Hier mal der Text aus der Küfo:
§ 8 Wattwurmwerbung
Wattwürmer dürfen nur im Handverfahren, ohne Einsatz motorbetriebener Geräte, gewonnen werden.


----------



## Mustang1976 (7. Juli 2007)

*AW: Wo Wattwürmer plümpern?*

Hallo Angelkammeraden !

Fahre heute in 2 wochen nach zeeland/NL. Mache mir gerade auch Gedanken in sachen Köderbeschaffung. Weiß jemand ob man dort nach Wattwürmern graben kann ,bzw. ob das Meer dort auch soweit zurück geht (Ebbe) das man an sie ran kommt?
Wie läuft das überhaupt mit dem plümpern ?
kann mir jemend ein tip geben?

Gruß Mustang


----------



## Waldemar (7. Juli 2007)

*AW: Wo Wattwürmer plümpern?*

Hi Mustang,
geh doch einfach mal auf die Seite von Meeresangler Schwerin.
Wenn Du unter Tips schaust, findest Du was Du suchst.


----------



## Mustang1976 (7. Juli 2007)

*AW: Wo Wattwürmer plümpern?*

jo danke ! werde gleich mal vorbei schaun


----------



## fritte (8. Juli 2007)

*AW: Wo Wattwürmer plümpern?*

@ Mustang 
Wo fährst du denn da genau hin?
Im bereich von Breskens z.B ging es sehr gut, war aber schon ein wenig länger nicht mehr da. 
Wenn aber vom Hafen gesehen linke seite richtung "Ostburg" Sluis.
Wenn wir mal keine Lust hatten sind wir einfach in einem der kleinen Läden vorbei und haben uns dort welche geholt. Aber dann meist eher Seeringelwürmer. Die sind so meine Erfahrung doch etwas kräftiger und machen am Haken mehr aktion.


----------



## FelixSch (8. Juli 2007)

*AW: Wo Wattwürmer plümpern?*

Ja, Seeringler sind nicht schlecht, aber sie haben einen entscheideneden Nachteil:
Wenn du sie selber sammeln willst, wird man nur mäßigen Erfolg verbuchen können. Das liegt daran, weil sie eigentlich in steinigem Untergrund leben, weswegen sie sich nur schwer (bis hin zu garnicht) finden und ausspülen lassen. Es kann immer mal passieren, dass sich der eine oder andere Ringler in den Sand verirrt, aber allgemein eben nicht. Und sie sind im Laden ja weiß Gott alles andere als günstig.


----------



## FelixSch (10. Juli 2007)

*AW: Wo Wattwürmer plümpern?*



Meeresangler_Schwerin schrieb:


> Jepp,
> er hatte einen Akuschrauber mit einem Propeller oder ähnlichem. ...


 
Da stellt sich mir die Frage, welchen Hintergrund denn die Wattwurmsuche mit dem Akkuschrauber hatte.
Grundsätzlich kann das zwei Gründe haben:
1. Es ist besoners effektiv
2. Der Gute Herr war einfach zu bequem, den Pümpel zu schwingen.

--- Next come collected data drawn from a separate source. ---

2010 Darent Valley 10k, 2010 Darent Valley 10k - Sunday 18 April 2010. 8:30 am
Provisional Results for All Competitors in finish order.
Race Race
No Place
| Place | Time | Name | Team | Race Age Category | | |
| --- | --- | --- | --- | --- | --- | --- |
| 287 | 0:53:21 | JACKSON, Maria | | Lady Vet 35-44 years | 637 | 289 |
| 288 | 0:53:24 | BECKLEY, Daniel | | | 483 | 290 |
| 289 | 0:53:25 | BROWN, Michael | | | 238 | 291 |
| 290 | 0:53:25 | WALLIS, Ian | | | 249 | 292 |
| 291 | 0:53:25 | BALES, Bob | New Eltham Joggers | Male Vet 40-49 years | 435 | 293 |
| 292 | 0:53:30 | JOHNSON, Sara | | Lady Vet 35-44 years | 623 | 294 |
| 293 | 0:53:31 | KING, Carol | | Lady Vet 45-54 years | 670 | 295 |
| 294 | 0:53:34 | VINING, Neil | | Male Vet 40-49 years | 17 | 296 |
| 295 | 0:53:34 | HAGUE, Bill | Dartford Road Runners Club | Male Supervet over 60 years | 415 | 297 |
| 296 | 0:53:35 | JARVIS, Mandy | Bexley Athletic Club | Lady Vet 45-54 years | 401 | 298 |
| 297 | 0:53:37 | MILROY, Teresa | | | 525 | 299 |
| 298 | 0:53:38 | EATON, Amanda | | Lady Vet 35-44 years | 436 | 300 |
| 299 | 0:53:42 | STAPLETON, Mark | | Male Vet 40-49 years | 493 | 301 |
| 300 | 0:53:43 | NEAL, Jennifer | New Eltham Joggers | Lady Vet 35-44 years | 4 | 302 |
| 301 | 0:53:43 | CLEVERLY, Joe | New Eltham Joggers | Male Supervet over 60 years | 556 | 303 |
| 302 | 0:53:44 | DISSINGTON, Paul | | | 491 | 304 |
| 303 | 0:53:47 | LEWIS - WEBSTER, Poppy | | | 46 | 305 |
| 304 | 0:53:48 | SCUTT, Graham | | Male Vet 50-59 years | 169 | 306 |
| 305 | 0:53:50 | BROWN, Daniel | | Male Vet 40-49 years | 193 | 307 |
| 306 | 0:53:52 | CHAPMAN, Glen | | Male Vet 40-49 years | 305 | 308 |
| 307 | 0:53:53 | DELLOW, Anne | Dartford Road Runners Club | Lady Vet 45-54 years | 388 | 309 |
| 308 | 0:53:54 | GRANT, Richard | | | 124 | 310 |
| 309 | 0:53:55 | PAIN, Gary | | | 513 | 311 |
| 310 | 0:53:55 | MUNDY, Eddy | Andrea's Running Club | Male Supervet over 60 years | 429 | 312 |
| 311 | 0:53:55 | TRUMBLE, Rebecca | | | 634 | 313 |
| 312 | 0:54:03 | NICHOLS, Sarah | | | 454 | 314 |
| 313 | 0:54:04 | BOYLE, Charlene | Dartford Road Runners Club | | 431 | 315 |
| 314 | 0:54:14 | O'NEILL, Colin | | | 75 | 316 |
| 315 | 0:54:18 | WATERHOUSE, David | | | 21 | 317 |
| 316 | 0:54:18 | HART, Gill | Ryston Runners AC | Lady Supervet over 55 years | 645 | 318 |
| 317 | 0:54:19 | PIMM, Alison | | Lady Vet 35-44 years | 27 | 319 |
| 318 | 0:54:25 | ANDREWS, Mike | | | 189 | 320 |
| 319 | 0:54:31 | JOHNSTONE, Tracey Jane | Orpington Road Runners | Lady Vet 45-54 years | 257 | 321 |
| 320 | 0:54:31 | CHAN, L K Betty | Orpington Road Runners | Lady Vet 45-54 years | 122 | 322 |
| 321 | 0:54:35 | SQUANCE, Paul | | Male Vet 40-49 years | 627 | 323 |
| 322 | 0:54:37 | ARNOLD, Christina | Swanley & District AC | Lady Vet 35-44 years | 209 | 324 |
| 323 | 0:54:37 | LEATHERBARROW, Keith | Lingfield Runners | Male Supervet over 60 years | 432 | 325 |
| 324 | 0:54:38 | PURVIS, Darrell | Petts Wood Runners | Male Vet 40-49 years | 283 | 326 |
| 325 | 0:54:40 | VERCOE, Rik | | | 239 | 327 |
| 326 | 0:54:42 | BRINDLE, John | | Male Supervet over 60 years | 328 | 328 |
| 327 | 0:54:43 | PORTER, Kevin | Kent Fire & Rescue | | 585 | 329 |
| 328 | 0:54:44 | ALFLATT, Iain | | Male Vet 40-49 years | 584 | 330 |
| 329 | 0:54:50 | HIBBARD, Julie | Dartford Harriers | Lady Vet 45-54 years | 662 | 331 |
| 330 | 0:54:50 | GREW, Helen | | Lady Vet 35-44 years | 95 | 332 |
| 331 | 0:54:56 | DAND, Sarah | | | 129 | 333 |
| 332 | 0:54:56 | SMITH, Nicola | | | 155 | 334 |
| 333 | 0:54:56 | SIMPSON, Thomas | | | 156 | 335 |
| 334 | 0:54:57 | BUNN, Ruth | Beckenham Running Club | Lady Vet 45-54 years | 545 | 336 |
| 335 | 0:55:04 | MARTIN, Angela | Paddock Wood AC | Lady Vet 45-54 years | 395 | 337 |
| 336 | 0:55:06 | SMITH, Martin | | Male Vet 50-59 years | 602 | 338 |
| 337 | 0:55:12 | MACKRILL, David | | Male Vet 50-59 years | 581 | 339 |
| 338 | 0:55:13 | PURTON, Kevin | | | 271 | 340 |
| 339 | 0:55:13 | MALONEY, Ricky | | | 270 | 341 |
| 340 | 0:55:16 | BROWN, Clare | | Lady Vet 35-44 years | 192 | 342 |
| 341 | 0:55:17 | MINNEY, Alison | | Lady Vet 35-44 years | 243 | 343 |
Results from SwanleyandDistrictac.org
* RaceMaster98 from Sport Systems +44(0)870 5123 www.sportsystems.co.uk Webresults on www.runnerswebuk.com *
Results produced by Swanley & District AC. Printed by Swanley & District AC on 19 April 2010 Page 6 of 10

Sollte das erste der Grund gewesen sein, dann stellt das für mich einen guten Grund dar, zum Beispiel auf der Gundlage eines Handrührgerätes wie jenes hier ein entsprechendes Gerät zu basten, welches alleine durch Muskelkraft betieben ist.


----------



## Meeresangler_Schwerin (10. Juli 2007)

*AW: Wo Wattwürmer plümpern?*



FelixSch schrieb:


> Da stellt sich mir die Frage, welchen Hintergrund denn die Wattwurmsuche mit dem Akkuschrauber hatte.
> Grundsätzlich kann das zwei Gründe haben:
> 1. Es ist besoners effektiv
> 2. Der Gute Herr war einfach zu bequem, den Pümpel zu schwingen.
> ...



Moin, schöne Idee versuch es einfach. 
In MV steht in der Küfo: 
§ 8 Wattwurmwerbung

Wattwürmer dürfen nur im Handverfahren, ohne Einsatz motorbetriebener Geräte, gewonnen werden.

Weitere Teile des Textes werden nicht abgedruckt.